The World Turned Upside Down

In Mostar I had received a hint that I should visit the city of Budva in Montenegro. The city is easily reachable from Dubrovnik, since it lays on the major bus route into Montenegro. The information about buses into Montenegro, as found on the Internet, indicated, that the bus may not drive all the way to Budva since the driver might not feel like it…

When I saw the bus which should bring me to the coast of Montenegro, I had no doubts, that there should anything be wrong. The bus left the terminal on time, so there was really no reason to be worried. It somehow felt strange though, that the bus pulled into a parking lot after 15 minutes, just outside of Dubrovnik. I have to admit it, the view from the parking lot is amazing. However there was no announcement and the break took longer and longer. Suddenly an almost identical bus pulled up with the same destination. Then came the announcement: please change the bus.
The drivers reloaded the luggage while the passengers got into the older and narrower bus. What had happened? I have no idea, but it certainly makes sense to drive one full bus instead of two which are only half full.
A short time later, we stopped at the boarder check point to Montenegro. This meant another stamp in my passport. The criteria, according to which the immigration officers stamp the passport, has yet to be discovered. My passport was stamped upon immigration to Croatia, upon leaving Croatia for Montenegro and upon entering Montenegro. It is, as if the border between Croatia and Bosnia and Herzegovina did not exist.

The old town of Budva, Montenegro

The old town of Budva, Montenegro

The landscape turned from the Croatian hill and lower mountains into real rocky mountains in Montenegro. Suddenly I had the impression that we were going in circles.
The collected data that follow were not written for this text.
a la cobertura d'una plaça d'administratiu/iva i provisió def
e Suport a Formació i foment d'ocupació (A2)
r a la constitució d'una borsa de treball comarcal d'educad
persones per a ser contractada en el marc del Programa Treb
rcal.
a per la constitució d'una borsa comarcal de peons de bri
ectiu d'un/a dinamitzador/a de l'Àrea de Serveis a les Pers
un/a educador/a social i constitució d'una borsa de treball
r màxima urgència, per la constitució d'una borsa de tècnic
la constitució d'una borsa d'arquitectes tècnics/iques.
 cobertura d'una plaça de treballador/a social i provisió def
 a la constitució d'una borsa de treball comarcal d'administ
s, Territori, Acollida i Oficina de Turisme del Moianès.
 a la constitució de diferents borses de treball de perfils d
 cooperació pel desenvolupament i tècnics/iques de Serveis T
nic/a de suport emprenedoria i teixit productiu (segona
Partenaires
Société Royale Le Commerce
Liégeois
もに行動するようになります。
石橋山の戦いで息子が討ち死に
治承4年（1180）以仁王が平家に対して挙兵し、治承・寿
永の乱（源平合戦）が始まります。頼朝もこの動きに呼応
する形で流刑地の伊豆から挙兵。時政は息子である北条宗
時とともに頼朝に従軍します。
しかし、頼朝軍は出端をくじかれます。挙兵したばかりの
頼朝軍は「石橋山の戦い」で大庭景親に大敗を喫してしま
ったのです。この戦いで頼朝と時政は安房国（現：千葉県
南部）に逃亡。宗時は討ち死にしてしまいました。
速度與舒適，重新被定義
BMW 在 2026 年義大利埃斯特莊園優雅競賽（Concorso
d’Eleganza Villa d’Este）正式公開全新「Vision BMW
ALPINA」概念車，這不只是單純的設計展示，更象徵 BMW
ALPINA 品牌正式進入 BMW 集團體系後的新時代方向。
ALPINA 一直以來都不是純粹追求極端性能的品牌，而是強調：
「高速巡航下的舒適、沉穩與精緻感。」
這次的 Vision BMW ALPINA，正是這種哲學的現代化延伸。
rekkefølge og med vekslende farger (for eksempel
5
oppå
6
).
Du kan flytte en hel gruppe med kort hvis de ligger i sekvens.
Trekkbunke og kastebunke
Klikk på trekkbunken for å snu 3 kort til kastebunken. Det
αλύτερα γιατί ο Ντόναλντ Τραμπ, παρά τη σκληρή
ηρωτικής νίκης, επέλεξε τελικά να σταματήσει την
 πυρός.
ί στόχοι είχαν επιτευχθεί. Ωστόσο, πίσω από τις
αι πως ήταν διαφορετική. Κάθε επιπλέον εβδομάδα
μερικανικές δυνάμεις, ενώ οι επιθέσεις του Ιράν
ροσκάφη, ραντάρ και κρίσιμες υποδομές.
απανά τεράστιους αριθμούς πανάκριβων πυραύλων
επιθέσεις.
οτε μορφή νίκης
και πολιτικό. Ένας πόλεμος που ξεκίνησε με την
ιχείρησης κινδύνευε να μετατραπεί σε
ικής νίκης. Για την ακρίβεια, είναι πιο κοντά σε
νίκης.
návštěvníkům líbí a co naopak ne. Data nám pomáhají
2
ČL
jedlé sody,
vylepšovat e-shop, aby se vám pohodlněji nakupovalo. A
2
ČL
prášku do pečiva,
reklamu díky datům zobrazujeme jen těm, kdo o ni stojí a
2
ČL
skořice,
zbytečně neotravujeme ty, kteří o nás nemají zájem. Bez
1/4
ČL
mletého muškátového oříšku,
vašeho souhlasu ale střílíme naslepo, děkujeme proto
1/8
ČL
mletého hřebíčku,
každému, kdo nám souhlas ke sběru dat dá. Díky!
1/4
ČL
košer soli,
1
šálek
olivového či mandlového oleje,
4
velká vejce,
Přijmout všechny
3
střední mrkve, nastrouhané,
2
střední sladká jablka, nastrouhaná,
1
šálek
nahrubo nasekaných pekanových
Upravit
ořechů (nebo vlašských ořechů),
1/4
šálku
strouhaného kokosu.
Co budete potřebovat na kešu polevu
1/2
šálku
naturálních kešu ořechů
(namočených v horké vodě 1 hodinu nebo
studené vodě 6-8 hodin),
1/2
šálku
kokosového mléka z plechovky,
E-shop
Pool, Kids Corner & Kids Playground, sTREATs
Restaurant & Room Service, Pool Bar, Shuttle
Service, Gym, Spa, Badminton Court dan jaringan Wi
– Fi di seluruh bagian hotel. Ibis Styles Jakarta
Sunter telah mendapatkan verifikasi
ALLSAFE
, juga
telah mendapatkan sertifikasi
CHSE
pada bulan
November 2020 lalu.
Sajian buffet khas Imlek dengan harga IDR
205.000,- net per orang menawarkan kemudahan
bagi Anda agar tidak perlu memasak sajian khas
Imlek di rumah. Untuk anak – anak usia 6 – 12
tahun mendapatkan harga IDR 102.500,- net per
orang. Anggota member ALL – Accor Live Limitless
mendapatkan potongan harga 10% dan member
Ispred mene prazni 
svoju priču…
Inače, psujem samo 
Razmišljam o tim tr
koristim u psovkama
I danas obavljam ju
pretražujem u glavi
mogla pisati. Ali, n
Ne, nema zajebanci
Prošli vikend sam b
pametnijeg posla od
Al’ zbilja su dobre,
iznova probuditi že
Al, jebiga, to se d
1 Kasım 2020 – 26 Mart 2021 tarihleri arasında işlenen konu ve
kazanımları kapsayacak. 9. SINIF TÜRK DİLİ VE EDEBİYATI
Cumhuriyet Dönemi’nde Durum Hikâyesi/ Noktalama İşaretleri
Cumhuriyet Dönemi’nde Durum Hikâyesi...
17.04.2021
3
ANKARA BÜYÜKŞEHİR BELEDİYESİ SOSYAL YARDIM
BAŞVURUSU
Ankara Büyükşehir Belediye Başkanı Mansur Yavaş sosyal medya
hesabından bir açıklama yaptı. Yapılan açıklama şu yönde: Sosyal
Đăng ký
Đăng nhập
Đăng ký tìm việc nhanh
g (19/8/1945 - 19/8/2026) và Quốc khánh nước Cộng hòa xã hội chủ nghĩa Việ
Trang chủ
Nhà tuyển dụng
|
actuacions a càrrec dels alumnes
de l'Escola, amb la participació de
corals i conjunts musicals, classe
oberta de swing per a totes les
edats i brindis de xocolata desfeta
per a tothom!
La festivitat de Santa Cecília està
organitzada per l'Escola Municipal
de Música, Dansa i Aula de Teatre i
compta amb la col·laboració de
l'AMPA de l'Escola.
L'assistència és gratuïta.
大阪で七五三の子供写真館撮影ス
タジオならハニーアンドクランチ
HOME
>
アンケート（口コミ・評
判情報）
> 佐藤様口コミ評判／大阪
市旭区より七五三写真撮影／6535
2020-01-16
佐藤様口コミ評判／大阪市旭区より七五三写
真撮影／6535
And this was actually the case! We were driving around the biggest fjord in Southern Europe. If one is driving by car, there is a ferry to shorten the journey, but the bus drives all around the fjord. One special sight in the middle of the fjord is the monastery of Banja near Risan. The monastery consists of an island just for the buildings.
Library of the citadel in Budva

Library of the citadel in Budva

At the Southern end of the fjord, in Kotor, there was a big movement in the bus. Almost all the backpackers got off. Since there were not many people left on the bus, I got a little bit nervous, whether the driver would continue to Budva or not. In my case, there was no reason to worry, the bus continued all the way to Budva. Whatever happened after Budva is beyond my knowledge…
Budva is a nice small town on the shores of the Adria. Unknown to me at first, the place is well established with tourist from the Balkan and from Russia. One yacht exceeds the other in size. One almost ignores the small fishers boats of the locals.
One very charming site and possibly the major destination for many tourists is the old town of Budva, sporting many churches and a very impressive citadel. From the citadel, one has a wonderful view across the bay, the old town and the mountains.
View from the fortress of Kotor

View from the fortress of Kotor: the biggest fjord in Southern Europe

Since many backpackers got off the bus in Kotor, I assumed that there was something to be seen in that city as well. In the very nice Montenegro Hostel, where I stayed, a poster hangs on the wall, giving an overview over that city. This caused a rare decision: I did some backtracking. The forty minutes were really worth the trip for the city of Kotor with its very scenic old town and the fortress towering high above the city. To reach the fortress, I had to climb up stairs for more than 30 minutes. All along the way, I followed the walls of the the fortress, which lead all the way from the old town to the top. On the way up to the fortress, not only children were complaining about the elevation…
Old town of Kotor

Old town of Kotor

Since even in Southern Europe fall has arrived, the temperatures drop quite low at night and even in the sunshine during the day do not rise much above 20 degrees centigrade with strong cold winds. The ascent to the fortress however was protected from the cold wind and also exposed to the sunshine, such that there was no reason to freeze. This was particularly good for me, since I had given my warm clothes to the laundry and thus was hiking in just t-shirt and shorts.
Later in the afternoon, I started thinking about my further journey. I plan to leave Montenegro earlier than planned towards Shkoder, Albania (Montenegro still has chance to qualify for the European soccer championship, whereas Switzerland doesn’t).
From Shkoder, I plan to do a few excursions into the countryside of Albania. This will give me some first experience with a very popular mode of transport in Albania, the furgons.